Exercise tasks:
1. Change the court opinion excerpt, starting with "Based on the" and going on through "Gardner, for appellee.", and replace "concur" with "agree".
2. Answer these questions from the court opinion excerpt.
(a) Which case is cited for the point that an insurance company may fix the terms of its policies?
(b) Which company is primarily responsible for insurance coverage for the accident?
(c) Before which judge was the action on the policy heard in Cobb Superior Court?

Provided passage:

Generali correctly asserts that it is not responsible for primary coverage because the policy it issued to Roberts lists a vehicle as the covered automobile which was not involved in the accident. An insurance company may fix the terms of its policies and may insure against certain risks and exclude others. Lofton v. State Farm Mut. Auto. Ins. Co., 192 Ga. App. 154 (384 S.E.2d 245) (1989). In Lofton, the insurance company limited its payment of damages to bodily injury caused by its insured resulting from the ownership, maintenance or use of the insured’s car, which was specifically described in the declarations page. We held that “[b]y the terms of each of the policies, liability coverage exists only for the vehicle listed on the declarations page of each policy.” Id. at 155.

Based on the foregoing, even though Roberts was driving the vehicle at the time of the accident with Williams, AutoSave and not Generali is primarily responsible for providing insurance coverage for the accident.

Judgment affirmed. Pope, P.J., and Senior Appellate Judge Harold R. Banke, concur.

Action on policy. Cobb Superior Court. Before Judge Bodiford.

McCrimmon McCrimmon, Edward W. McCrimmon, Lisa L. McCrimmon, for appellant.

Lane, O’Brien Caswell, Eugene O’Brien, Michael A. Penn, Richard L. Ormand, Matthew Berry, Pat D. Dixon, Jr., Steven W. Gardner, for appellee.

Data extracts:
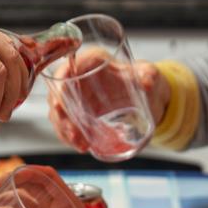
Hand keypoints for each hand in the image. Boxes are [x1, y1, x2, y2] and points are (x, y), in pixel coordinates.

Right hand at [47, 58, 169, 151]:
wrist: (146, 94)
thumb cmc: (142, 78)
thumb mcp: (148, 75)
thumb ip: (148, 75)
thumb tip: (147, 82)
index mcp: (92, 61)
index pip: (70, 66)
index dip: (61, 83)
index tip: (60, 102)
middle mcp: (79, 77)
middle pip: (59, 92)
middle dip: (61, 114)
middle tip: (74, 132)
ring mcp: (77, 96)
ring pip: (59, 111)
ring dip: (64, 129)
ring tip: (81, 144)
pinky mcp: (78, 112)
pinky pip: (66, 123)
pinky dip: (69, 136)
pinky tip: (81, 146)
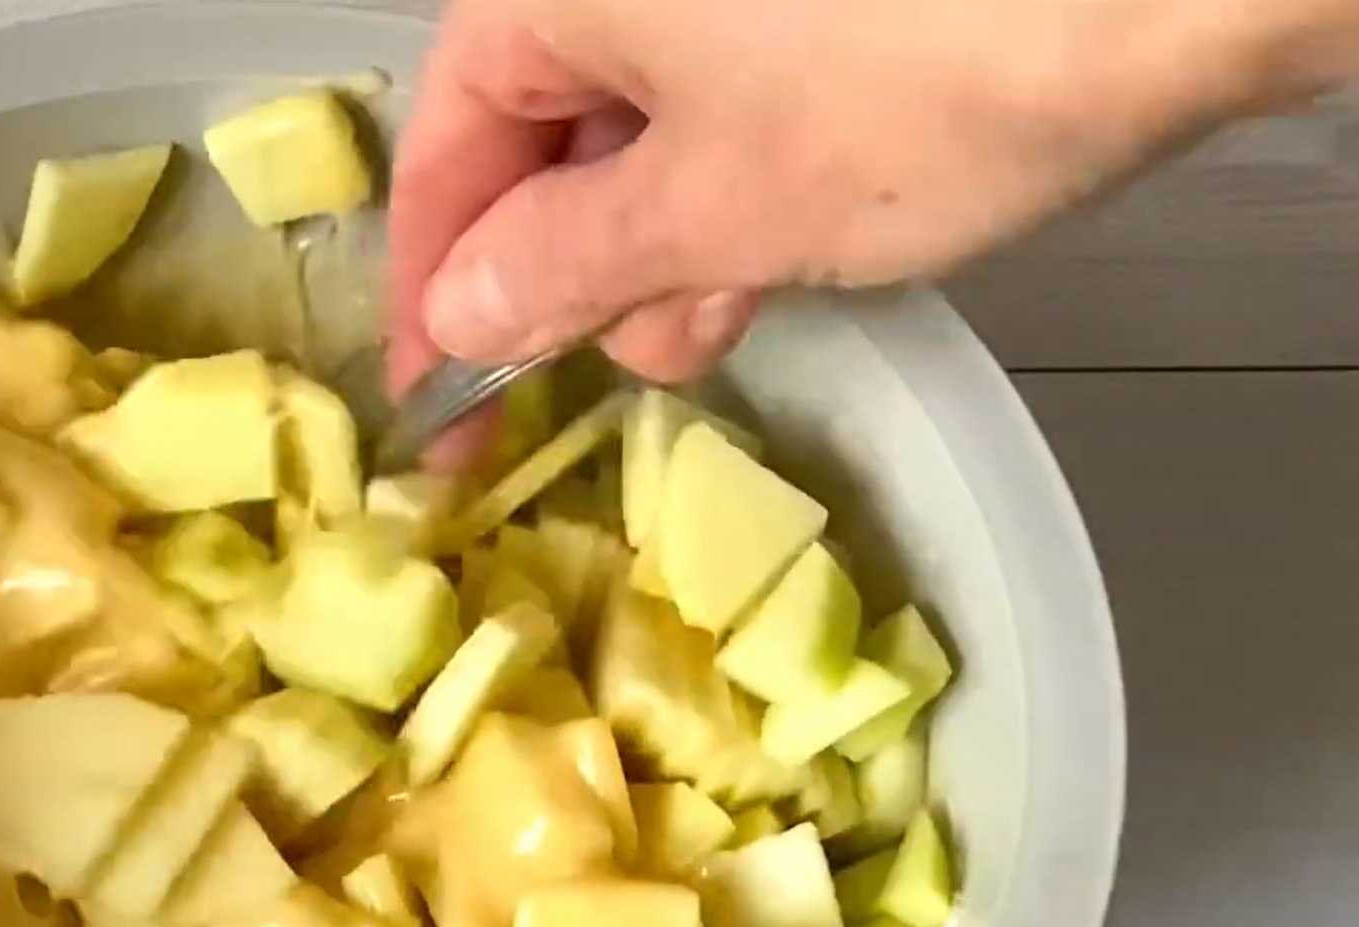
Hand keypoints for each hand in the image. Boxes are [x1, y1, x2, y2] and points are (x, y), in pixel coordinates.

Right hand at [386, 0, 1299, 388]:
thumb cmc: (921, 83)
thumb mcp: (716, 209)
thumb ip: (564, 266)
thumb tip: (463, 308)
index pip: (445, 145)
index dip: (437, 290)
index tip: (441, 410)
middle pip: (543, 124)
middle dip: (566, 266)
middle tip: (593, 385)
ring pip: (649, 114)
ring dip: (661, 238)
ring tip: (709, 328)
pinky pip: (738, 84)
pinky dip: (739, 179)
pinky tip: (779, 256)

Responses in order:
1.
Based on the foregoing, even though Roberts was driving the vehicle at the time of the accident with Williams, AutoSave and not Generali is primarily responsible for providing insurance coverage for the accident.

Judgment affirmed. Pope, P.J., and Senior Appellate Judge Harold R. Banke, agree.

Action on policy. Cobb Superior Court. Before Judge Bodiford.

McCrimmon McCrimmon, Edward W. McCrimmon, Lisa L. McCrimmon, for appellant.

Lane, O’Brien Caswell, Eugene O’Brien, Michael A. Penn, Richard L. Ormand, Matthew Berry, Pat D. Dixon, Jr., Steven W. Gardner, for appellee.

2.
(a) Lofton v. State Farm Mut. Auto. Ins. Co., 192 Ga. App. 154 (384 S.E.2d 245) (1989).
(b) AutoSave.
(c) Judge Bodiford.